- [Stored data]:
[Start of Attachment]
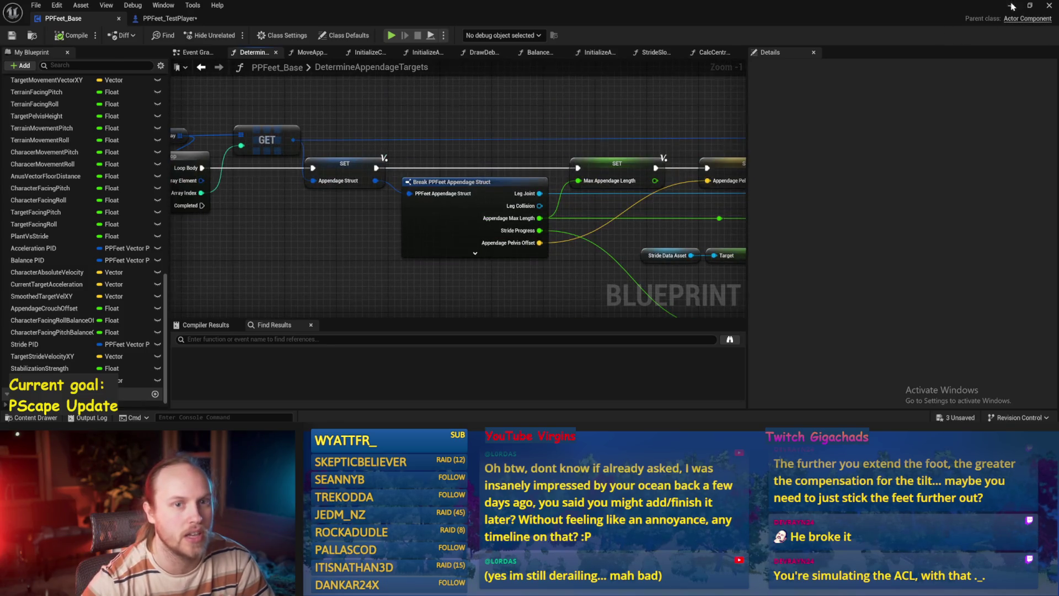
{"action": "left_click", "coordinate": [1011, 5]}
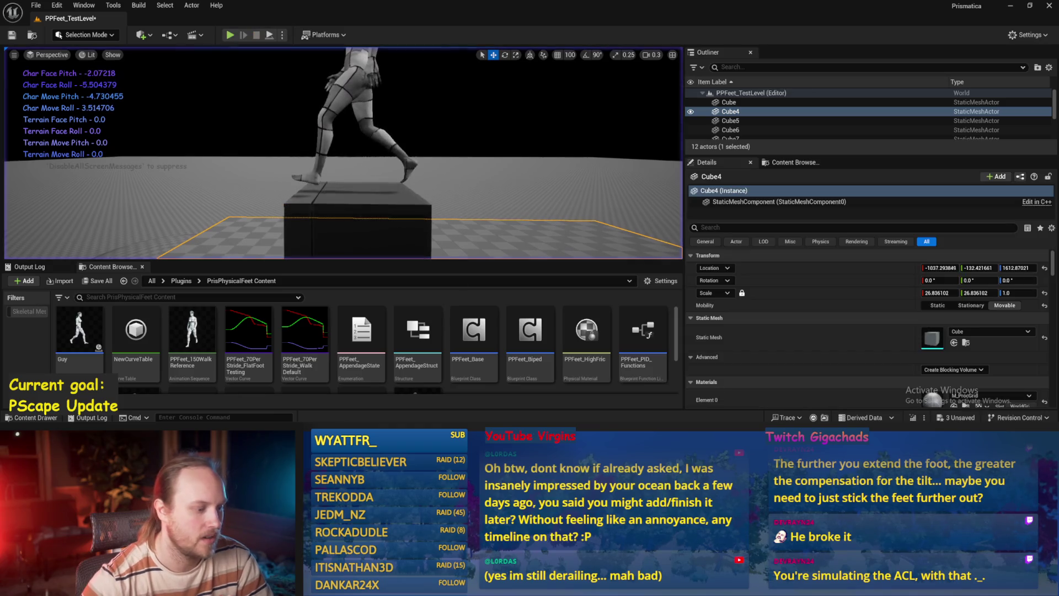
Step: Stop the play test and save PPFeet_Base at its Step Length Warp Factor nodes
{"action": "key", "text": "Escape"}
{"action": "key", "text": "alt+Tab"}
[End of Attachment]
- [What you are asked to do]:
Set down the complete material exactly, but do not include the images.

- [Written reply]:
{"action": "left_click", "coordinate": [1011, 5]}
Step: Stop the play test and save PPFeet_Base at its Step Length Warp Factor nodes
{"action": "key", "text": "Escape"}
{"action": "key", "text": "alt+Tab"}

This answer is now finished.